▸ **Your objective**
The entries need to be copied exactly as they stand, images left out.

▸ **Exercise data**
= Beginning of Section =

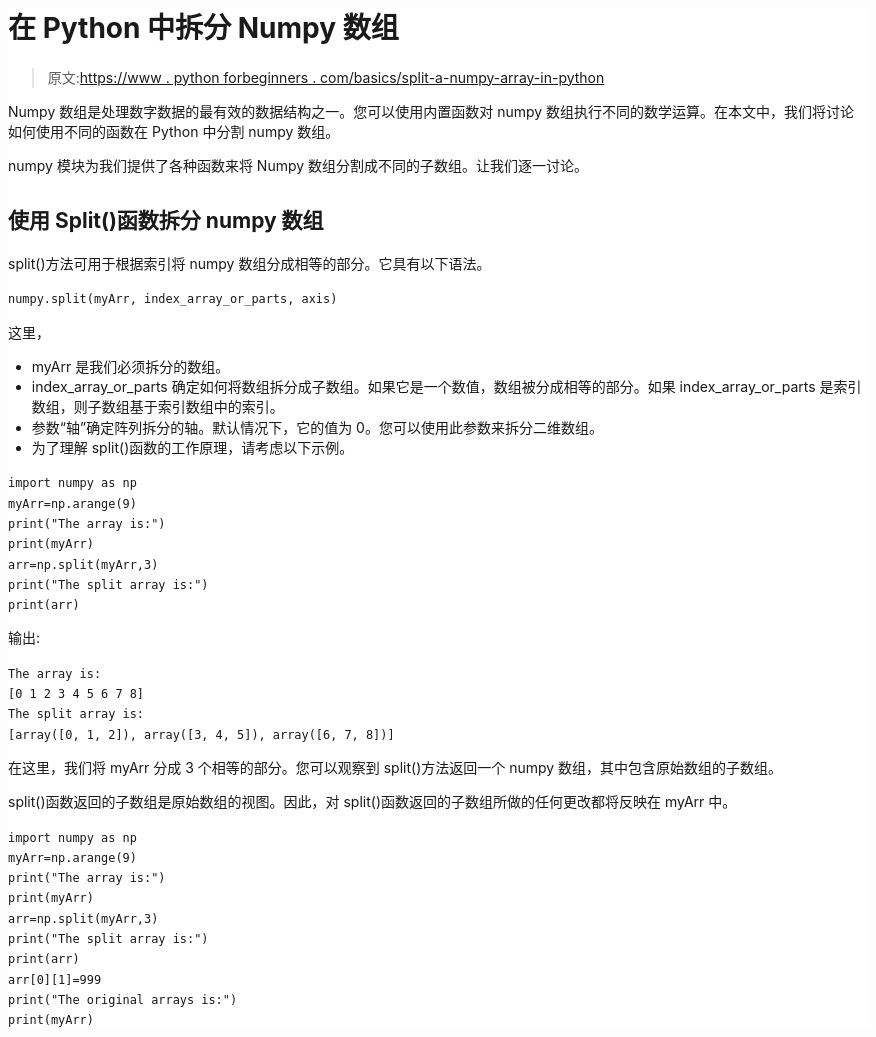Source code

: # 在 Python 中拆分 Numpy 数组

> 原文:[https://www . python forbeginners . com/basics/split-a-numpy-array-in-python](https://www.pythonforbeginners.com/basics/split-a-numpy-array-in-python)

Numpy 数组是处理数字数据的最有效的数据结构之一。您可以使用内置函数对 numpy 数组执行不同的数学运算。在本文中，我们将讨论如何使用不同的函数在 Python 中分割 numpy 数组。

numpy 模块为我们提供了各种函数来将 Numpy 数组分割成不同的子数组。让我们逐一讨论。

## 使用 Split()函数拆分 numpy 数组

split()方法可用于根据索引将 numpy 数组分成相等的部分。它具有以下语法。

```
numpy.split(myArr, index_array_or_parts, axis)
```

这里，

*   myArr 是我们必须拆分的数组。
*   index_array_or_parts 确定如何将数组拆分成子数组。如果它是一个数值，数组被分成相等的部分。如果 index_array_or_parts 是索引数组，则子数组基于索引数组中的索引。
*   参数“轴”确定阵列拆分的轴。默认情况下，它的值为 0。您可以使用此参数来拆分二维数组。
*   为了理解 split()函数的工作原理，请考虑以下示例。

```
import numpy as np
myArr=np.arange(9)
print("The array is:")
print(myArr)
arr=np.split(myArr,3)
print("The split array is:")
print(arr)
```

输出:

```
The array is:
[0 1 2 3 4 5 6 7 8]
The split array is:
[array([0, 1, 2]), array([3, 4, 5]), array([6, 7, 8])] 
```

在这里，我们将 myArr 分成 3 个相等的部分。您可以观察到 split()方法返回一个 numpy 数组，其中包含原始数组的子数组。

split()函数返回的子数组是原始数组的视图。因此，对 split()函数返回的子数组所做的任何更改都将反映在 myArr 中。

```
import numpy as np
myArr=np.arange(9)
print("The array is:")
print(myArr)
arr=np.split(myArr,3)
print("The split array is:")
print(arr)
arr[0][1]=999
print("The original arrays is:")
print(myArr)
```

= End of Section =

▸ **Solution to this task**
Source code

: # 在 Python 中拆分 Numpy 数组

> 原文:[https://www . python forbeginners . com/basics/split-a-numpy-array-in-python](https://www.pythonforbeginners.com/basics/split-a-numpy-array-in-python)

Numpy 数组是处理数字数据的最有效的数据结构之一。您可以使用内置函数对 numpy 数组执行不同的数学运算。在本文中，我们将讨论如何使用不同的函数在 Python 中分割 numpy 数组。

numpy 模块为我们提供了各种函数来将 Numpy 数组分割成不同的子数组。让我们逐一讨论。

## 使用 Split()函数拆分 numpy 数组

split()方法可用于根据索引将 numpy 数组分成相等的部分。它具有以下语法。

```
numpy.split(myArr, index_array_or_parts, axis)
```

这里，

*   myArr 是我们必须拆分的数组。
*   index_array_or_parts 确定如何将数组拆分成子数组。如果它是一个数值，数组被分成相等的部分。如果 index_array_or_parts 是索引数组，则子数组基于索引数组中的索引。
*   参数“轴”确定阵列拆分的轴。默认情况下，它的值为 0。您可以使用此参数来拆分二维数组。
*   为了理解 split()函数的工作原理，请考虑以下示例。

```
import numpy as np
myArr=np.arange(9)
print("The array is:")
print(myArr)
arr=np.split(myArr,3)
print("The split array is:")
print(arr)
```

输出:

```
The array is:
[0 1 2 3 4 5 6 7 8]
The split array is:
[array([0, 1, 2]), array([3, 4, 5]), array([6, 7, 8])] 
```

在这里，我们将 myArr 分成 3 个相等的部分。您可以观察到 split()方法返回一个 numpy 数组，其中包含原始数组的子数组。

split()函数返回的子数组是原始数组的视图。因此，对 split()函数返回的子数组所做的任何更改都将反映在 myArr 中。

```
import numpy as np
myArr=np.arange(9)
print("The array is:")
print(myArr)
arr=np.split(myArr,3)
print("The split array is:")
print(arr)
arr[0][1]=999
print("The original arrays is:")
print(myArr)
```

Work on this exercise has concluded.